PROBLEM TO WORK ON: Copy the text of the material below word for word, and leave the pictures out of your answer.

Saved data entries
▼

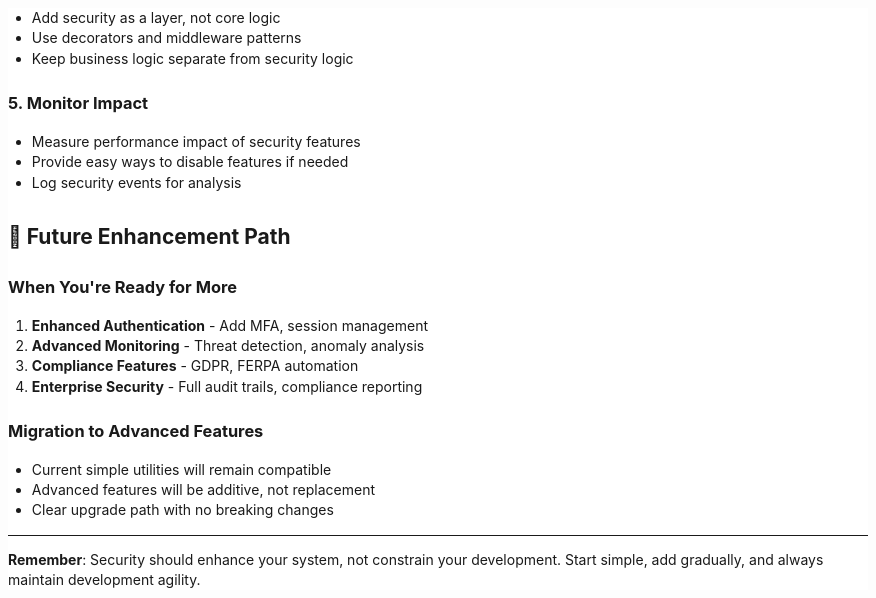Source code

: - Add security as a layer, not core logic
- Use decorators and middleware patterns
- Keep business logic separate from security logic

### 5. Monitor Impact

- Measure performance impact of security features
- Provide easy ways to disable features if needed
- Log security events for analysis

## 🔮 Future Enhancement Path

### When You're Ready for More

1. **Enhanced Authentication** - Add MFA, session management
2. **Advanced Monitoring** - Threat detection, anomaly analysis
3. **Compliance Features** - GDPR, FERPA automation
4. **Enterprise Security** - Full audit trails, compliance reporting

### Migration to Advanced Features

- Current simple utilities will remain compatible
- Advanced features will be additive, not replacement
- Clear upgrade path with no breaking changes

---

**Remember**: Security should enhance your system, not constrain your development. Start simple, add gradually, and always maintain development agility.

▲

RESULT OF THE TASK:
Source code

: - Add security as a layer, not core logic
- Use decorators and middleware patterns
- Keep business logic separate from security logic

### 5. Monitor Impact

- Measure performance impact of security features
- Provide easy ways to disable features if needed
- Log security events for analysis

## 🔮 Future Enhancement Path

### When You're Ready for More

1. **Enhanced Authentication** - Add MFA, session management
2. **Advanced Monitoring** - Threat detection, anomaly analysis
3. **Compliance Features** - GDPR, FERPA automation
4. **Enterprise Security** - Full audit trails, compliance reporting

### Migration to Advanced Features

- Current simple utilities will remain compatible
- Advanced features will be additive, not replacement
- Clear upgrade path with no breaking changes

---

**Remember**: Security should enhance your system, not constrain your development. Start simple, add gradually, and always maintain development agility.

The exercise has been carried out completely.